Le 14e Forum international sur le Programme Apostille électronique s’est achevé mercredi à Marrakech par un appel à élargir l’adoption de l’e-Apostille et du registre électronique. Les participants ont mis en avant le rôle de ces outils dans la simplification des démarches, la sécurisation des échanges documentaires et la fluidification des transactions transfrontalières.
Organisée par le Bureau régional pour l’Afrique de la Conférence de La Haye de droit international privé, avec le concours du ministère de la Justice, cette rencontre a réuni responsables gouvernementaux et judiciaires, experts internationaux et représentants d’États parties à la Convention de La Haye de 1961. Pour la première fois, ce forum international se tenait dans un pays africain.
Les recommandations adoptées à l’issue des travaux insistent sur la nécessité de renforcer les normes de sécurité liées à la délivrance, à la circulation et à la vérification de l’e-Apostille. L’objectif est d’accompagner les évolutions technologiques, tout en consolidant la confiance dans les services numériques.
Les participants ont également appelé à la mise en place de cadres juridiques et techniques permettant la reconnaissance mutuelle de l’e-APP et des documents publics électroniques. Le registre électronique a été présenté comme un outil essentiel pour garantir la transparence et permettre la vérification immédiate de l’authenticité des apostilles numériques.
La numérisation de ces procédures est aussi perçue comme un levier pour améliorer le climat des affaires et renforcer l’attractivité des investissements étrangers. En réduisant les formalités administratives et en facilitant la circulation internationale des documents officiels, l’e-Apostille peut contribuer à rendre les échanges plus rapides et plus fiables.

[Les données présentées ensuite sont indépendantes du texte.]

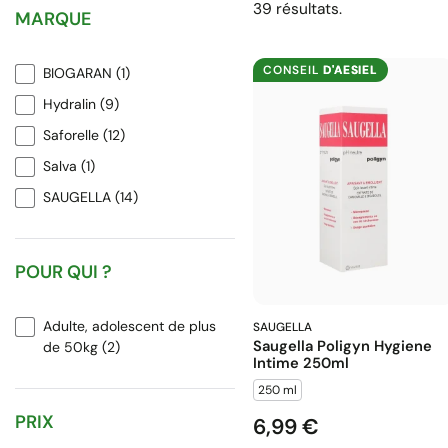
39 résultats.
MARQUE
CONSEIL
D'AESIEL
BIOGARAN
(1)
Hydralin
(9)
Saforelle
(12)
Salva
(1)
SAUGELLA
(14)
POUR QUI ?
Adulte, adolescent de plus
SAUGELLA
Saugella Poligyn Hygiene
de 50kg
(2)
Intime 250ml
250 ml
PRIX
6,99 €
Prix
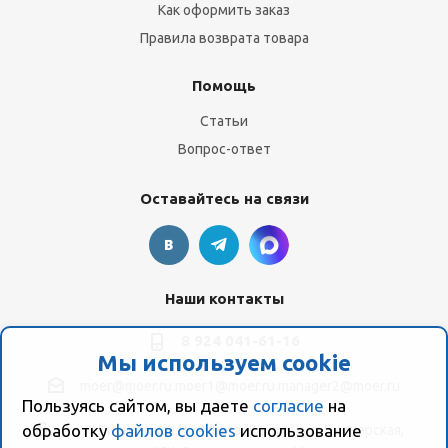
Как оформить заказ
Правила возврата товара
Помощь
Статьи
Вопрос-ответ
Оставайтесь на связи
Наши контакты
8 924 041-61-16
Мы используем cookie
moer@moer.ru
moer1@moer.ru
manager2@moer.ru
Пользуясь сайтом, вы даете
согласие
на
обработку
файлов cookies
использование
ул. Пионерская, 154 (база "Космо") ул. Пионерская,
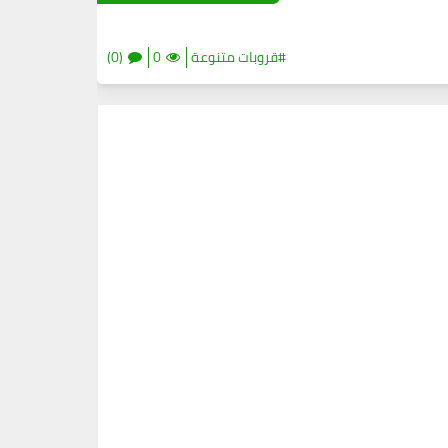
#قروبات متنوعة
0
(0)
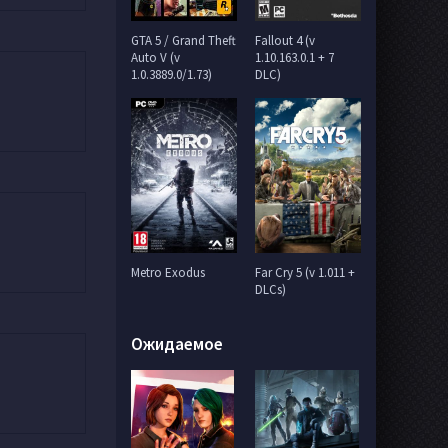
GTA 5 / Grand Theft
Fallout 4 (v
Auto V (v
1.10.163.0.1 + 7
1.0.3889.0/1.73)
DLC)
Metro Exodus
Far Cry 5 (v 1.011 +
DLCs)
Ожидаемое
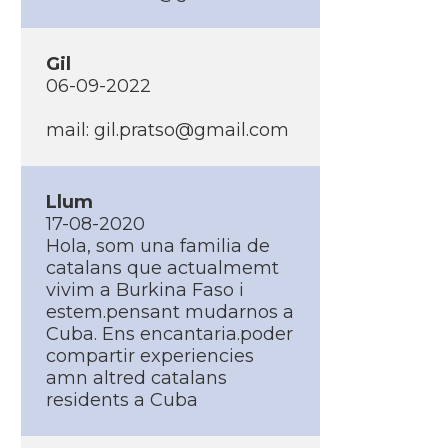
Gil
06-09-2022
mail: gil.pratso@gmail.com
Llum
17-08-2020
Hola, som una familia de
catalans que actualmemt
vivim a Burkina Faso i
estem.pensant mudarnos a
Cuba. Ens encantaria.poder
compartir experiencies
amn altred catalans
residents a Cuba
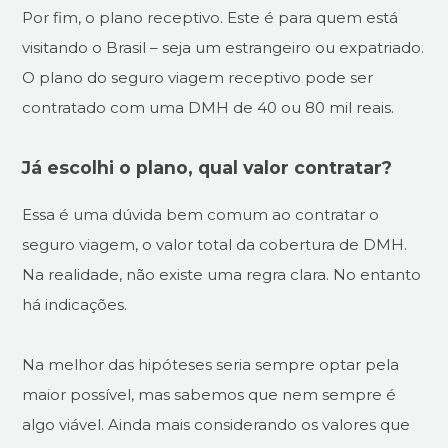
Por fim, o plano receptivo. Este é para quem está
visitando o Brasil – seja um estrangeiro ou expatriado.
O plano do seguro viagem receptivo pode ser
contratado com uma DMH de 40 ou 80 mil reais.
Já escolhi o plano, qual valor contratar?
Essa é uma dúvida bem comum ao contratar o
seguro viagem, o valor total da cobertura de DMH.
Na realidade, não existe uma regra clara. No entanto
há indicações.
Na melhor das hipóteses seria sempre optar pela
maior possível, mas sabemos que nem sempre é
algo viável. Ainda mais considerando os valores que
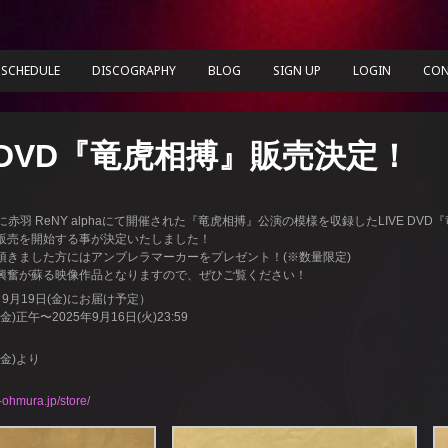
SCHEDULE
DISCOGRAPHY
BLOG
SIGN UP
LOGIN
CON
E DVD『竜虎相搏』販売決定！
日に赤羽 ReNY alphaにて開催された『竜虎相搏』公演の模様を収録したLIVE DVD
販売を開始する事が決定いたしました！
頂きました方にはアンブレラマーカーをプレゼント！(※数量限定)
興奮が蘇る映像作品となりますので、ぜひご覧ください！
9月19日(金)にお届け予定）
(金)正午〜2025年9月16日(火)23:59
(金)より
i-ohmura.jp/store/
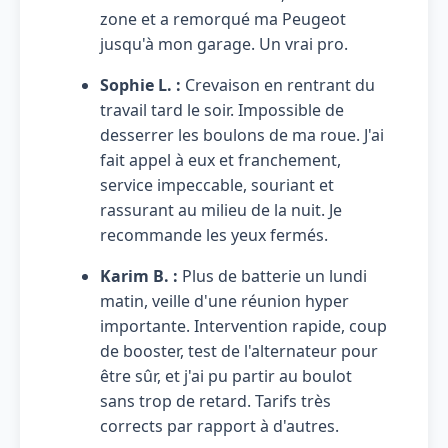
zone et a remorqué ma Peugeot
jusqu'à mon garage. Un vrai pro.
Sophie L. :
Crevaison en rentrant du
travail tard le soir. Impossible de
desserrer les boulons de ma roue. J'ai
fait appel à eux et franchement,
service impeccable, souriant et
rassurant au milieu de la nuit. Je
recommande les yeux fermés.
Karim B. :
Plus de batterie un lundi
matin, veille d'une réunion hyper
importante. Intervention rapide, coup
de booster, test de l'alternateur pour
être sûr, et j'ai pu partir au boulot
sans trop de retard. Tarifs très
corrects par rapport à d'autres.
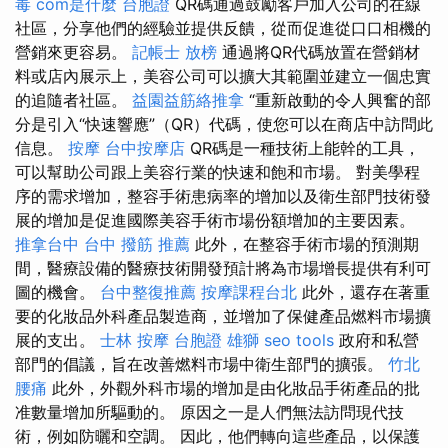
毒
com是什麼
台胞證
QR碼通過鼓勵客戶加入公司的在線
社區，分享他們的經驗並提供反饋，從而促進從口口相機的
營銷來更容易。
記帳士 放榜
通過將QR代碼放置在營銷材
料或店內展示上，美容公司可以擴大其範圍並建立一個忠實
的追隨者社區。
益園益筋絡推拿
“重新啟動的令人興奮的部
分是引入“快速響應”（QR）代碼，使您可以在商店中訪問此
信息。
按摩
台中按摩店
QR碼是一種技術上能幹的工具，
可以幫助公司跟上美容行業的快速和飽和市場。 對美學程
序的需求增加，整容手術患病率的增加以及衛生部門技術發
展的增加是促進國際美容手術市場份額增加的主要因素。
推拿台中
台中 撥筋 推薦
此外，在整容手術市場的預測期
間，醫療設備的醫療技術開發預計將為市場增長提供有利可
圖的機會。
台中整復推薦
按摩課程台北
此外，還存在著重
要的化妝品外科產品製造商，並增加了保健產品燃料市場擴
展的支出。
士林 按摩
台胞證 雄獅
seo tools
政府和私營
部門的倡議，旨在改善燃料市場中衛生部門的擴張。
竹北
腰痛
此外，外觀外科市場的增加是由化妝品手術產品的批
准數量增加所驅動的。 原因之一是人們無法訪問現代技
術，例如防曬和空調。 因此，他們轉向這些產品，以保護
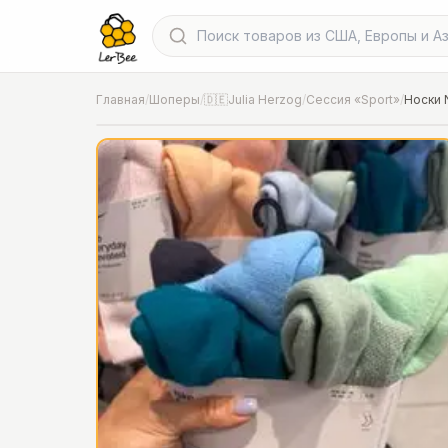
Главная
/
Шоперы
/
🇩🇪Julia Herzog
/
Сессия «Sport»
/
Носки 
📍
Фото от шопера
·
Hannover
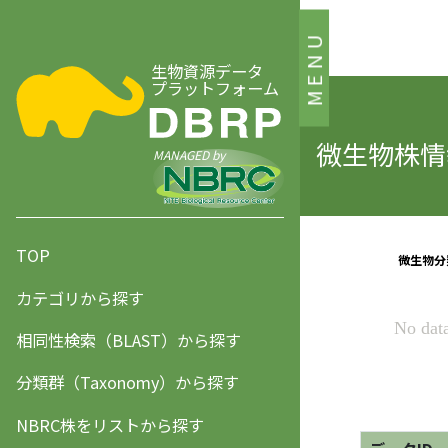
MENU
生物資源データ
プラットフォーム
微生物株情報
MANAGED by
TOP
カテゴリから探す
相同性検索（BLAST）から探す
分類群（Taxonomy）から探す
NBRC株をリストから探す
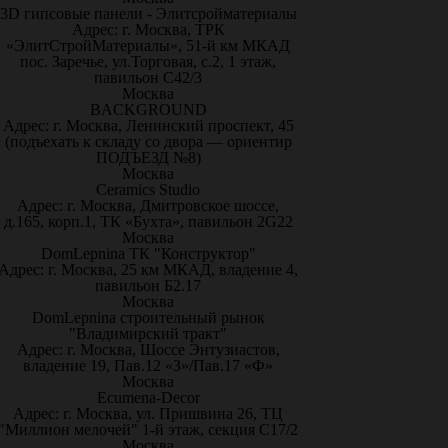
3D гипсовые панели - Элитсройматериалы
Адрес: г. Москва, ТРК
«ЭлитСтройМатериалы», 51-й км МКАД
пос. Заречье, ул.Торговая, с.2, 1 этаж,
павильон С42/3
Москва
BACKGROUND
Адрес: г. Москва, Ленинский проспект, 45
(подъехать к складу со двора — ориентир
ПОДЪЕЗД №8)
Москва
Ceramics Studio
Адрес: г. Москва, Дмитровское шоссе,
д.165, корп.1, ТК «Бухта», павильон 2G22
Москва
DomLepnina ТК "Конструктор"
Адрес: г. Москва, 25 км МКАД, владение 4,
павильон Б2.17
Москва
DomLepnina строительный рынок
"Владимирский тракт"
Адрес: г. Москва, Шоссе Энтузиастов,
владение 19, Пав.12 «З»/Пав.17 «Ф»
Москва
Ecumena-Decor
Адрес: г. Москва, ул. Пришвина 26, ТЦ
"Миллион мелочей" 1-й этаж, секция С17/2
Москва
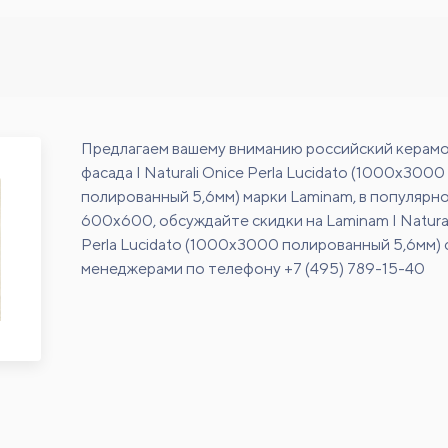
Предлагаем вашему вниманию российский керамо
фасада I Naturali Onice Perla Lucidato (1000x3000
полированный 5,6мм) марки Laminam, в популярн
600х600, обсуждайте скидки на Laminam I Natural
Perla Lucidato (1000x3000 полированный 5,6мм) 
менеджерами по телефону +7 (495) 789-15-40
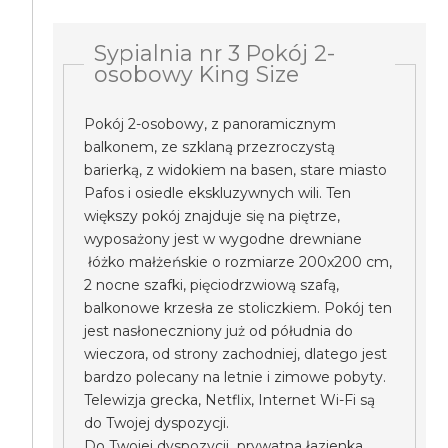
Sypialnia nr 3 Pokój 2-
osobowy King Size
Pokój 2-osobowy, z panoramicznym
balkonem, ze szklaną przezroczystą
barierką, z widokiem na basen, stare miasto
Pafos i osiedle ekskluzywnych wili. Ten
większy pokój znajduje się na piętrze,
wyposażony jest w wygodne drewniane
łóżko małżeńskie o rozmiarze 200x200 cm,
2 nocne szafki, pięciodrzwiową szafą,
balkonowe krzesła ze stoliczkiem. Pokój ten
jest nasłoneczniony już od półudnia do
wieczora, od strony zachodniej, dlatego jest
bardzo polecany na letnie i zimowe pobyty.
Telewizja grecka, Netflix, Internet Wi-Fi są
do Twojej dyspozycji.
Do Twojej dyspozycji prywatna łazienka.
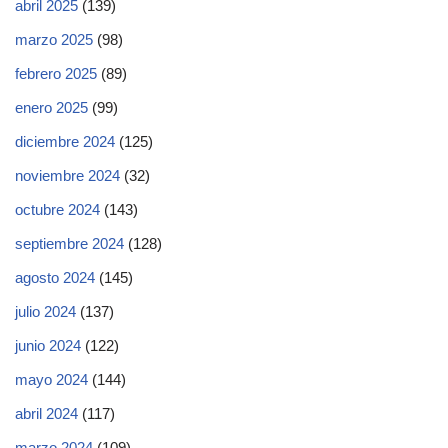
abril 2025
(139)
marzo 2025
(98)
febrero 2025
(89)
enero 2025
(99)
diciembre 2024
(125)
noviembre 2024
(32)
octubre 2024
(143)
septiembre 2024
(128)
agosto 2024
(145)
julio 2024
(137)
junio 2024
(122)
mayo 2024
(144)
abril 2024
(117)
marzo 2024
(109)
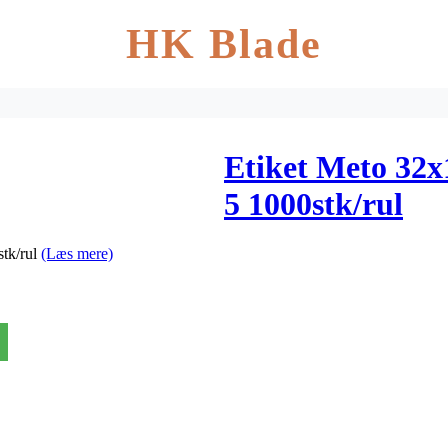
HK Blade
Etiket Meto 32x
5 1000stk/rul
stk/rul
(Læs mere)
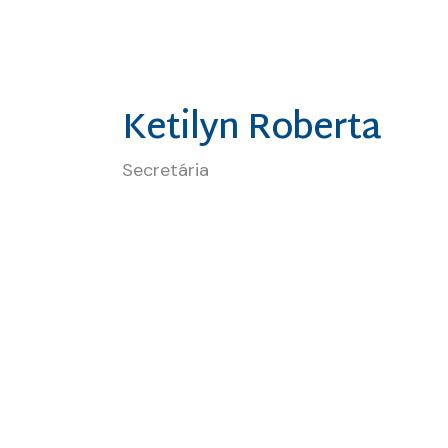
Ketilyn Roberta
Secretária
Desde 1999, Robson é especialist
ventosa, laser e recursos inte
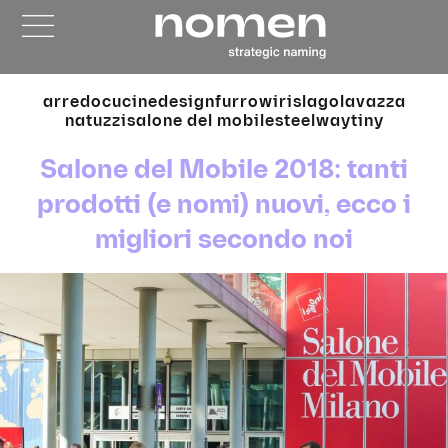
arredo
cucine
design
furrow
iris
lago
lavazza
natuzzi
salone del mobile
steelway
tiny
Salone del Mobile 2018: tanti
prodotti (e nomi) nuovi, ecco i
migliori secondo noi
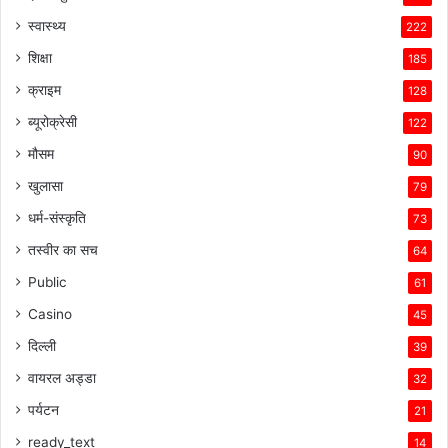
स्वास्थ्य
222
शिक्षा
185
क्राइम
128
ब्यूरोक्रेसी
122
मौसम
90
खुलासा
79
धर्म-संस्कृति
73
तस्वीर का सच
64
Public
61
Casino
45
दिल्ली
39
वायरल अड्डा
32
पर्यटन
21
ready_text
14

Le forum a également souligné l’importance de la formation et de la sensibilisation des responsables et des usagers du Programme Apostille. Les participants ont plaidé pour un partage plus soutenu des expériences et des bonnes pratiques entre les États et les autorités compétentes.
Les travaux ont été marqués par plusieurs sessions techniques et ateliers spécialisés consacrés à l’évolution mondiale de l’e-APP, à son lien avec l’investissement, ainsi qu’aux enjeux de cybersécurité et de protection des documents officiels contre la falsification. Les expériences du Maroc, de la France, de l’Ukraine, du Rwanda et de la Chine ont notamment été présentées.
Lancé par la Conférence de La Haye de droit international privé, le Programme Apostille électronique vise à moderniser la délivrance et la vérification des certificats d’apostille. Il accompagne la transformation numérique des services juridiques et administratifs, tout en facilitant la circulation des actes publics entre les États parties à la Convention.